-- START Text block --

Other RAID 1 on old Supermicro server

I have an old Supermicro server X9DRW using Intel Rapid Storage to create a RAID 1 running FreeBSD 13. One of the drives failed so I replaced it but the RAID isn't rebuilding and I can't seem to find a non destructive way to repair it.
Going into the Intel firmware menu at boot only gives me the options to create/destroy a RAID but both options clearly say all data will be lost if I do anything. I've looked into gmirror but it doesn't seem to read the disk information properly. The last option appears to be graid but I can't get it to rebuild it.

Any help would be much appreciated
 
I've had this happen to me before. Your "good" disk has a faulty sector and the RAID card is infinitely retrying to read it.

I used sysutils/ddrescue. In my case both disks were OK but had bad sectors in different places. I was able to read all the good sectors off one disk and use the second disk to fill in the unreadable sectors to make a "whole" new disk.

If you only have one disk, ddrescue will at least allow you to make a copy (with zero'd data for unreadable sectors) to new media.

Good luck.
 
Intel RST (rapid storage technology) is a hardware RAID layer, implemented in firmware of the Intel bridge chips and SATA controllers. It has little to do with graid and gmirror. If a RST RAID group has faulted disk, the solution to that has to be in administering that with Intel RST.

-- END Text block --
-- START Data listing --

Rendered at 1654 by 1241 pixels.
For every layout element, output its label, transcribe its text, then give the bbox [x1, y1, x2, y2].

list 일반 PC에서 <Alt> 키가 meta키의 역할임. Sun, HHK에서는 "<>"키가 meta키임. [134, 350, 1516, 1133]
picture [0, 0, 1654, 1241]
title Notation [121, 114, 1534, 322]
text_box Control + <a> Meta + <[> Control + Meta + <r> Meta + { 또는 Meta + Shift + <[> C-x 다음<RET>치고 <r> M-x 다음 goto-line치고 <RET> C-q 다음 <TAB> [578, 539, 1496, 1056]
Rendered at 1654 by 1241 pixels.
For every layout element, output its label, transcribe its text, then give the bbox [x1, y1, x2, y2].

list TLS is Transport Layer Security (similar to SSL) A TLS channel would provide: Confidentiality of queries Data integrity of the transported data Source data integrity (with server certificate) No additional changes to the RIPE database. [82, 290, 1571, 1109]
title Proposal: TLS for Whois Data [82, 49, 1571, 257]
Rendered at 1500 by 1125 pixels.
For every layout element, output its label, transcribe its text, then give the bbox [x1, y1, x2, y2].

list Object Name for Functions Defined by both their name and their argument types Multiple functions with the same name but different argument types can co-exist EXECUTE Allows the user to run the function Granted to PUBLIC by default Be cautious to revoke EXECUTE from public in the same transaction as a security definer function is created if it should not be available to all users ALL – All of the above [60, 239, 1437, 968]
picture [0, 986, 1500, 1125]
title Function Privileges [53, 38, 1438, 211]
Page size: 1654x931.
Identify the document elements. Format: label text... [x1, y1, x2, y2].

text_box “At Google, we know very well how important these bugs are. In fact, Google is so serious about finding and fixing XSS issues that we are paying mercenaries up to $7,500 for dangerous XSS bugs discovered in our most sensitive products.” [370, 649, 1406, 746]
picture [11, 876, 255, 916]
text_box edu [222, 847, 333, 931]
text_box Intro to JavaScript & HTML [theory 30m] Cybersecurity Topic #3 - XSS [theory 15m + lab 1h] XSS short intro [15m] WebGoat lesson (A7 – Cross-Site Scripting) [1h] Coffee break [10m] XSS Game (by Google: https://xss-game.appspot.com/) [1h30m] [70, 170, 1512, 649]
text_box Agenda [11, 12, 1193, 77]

-- END Data listing --

**What is required**
Answer these from the RAID 1 thread:
(a) Which operating system is the old Supermicro server running?
(b) What tool did the first reply use to recover data from disks with bad sectors?
(c) According to the last reply, where is Intel RST implemented?

**Problem solution**
(a) FreeBSD 13.
(b) sysutils/ddrescue.
(c) In the firmware of the Intel bridge chips and SATA controllers.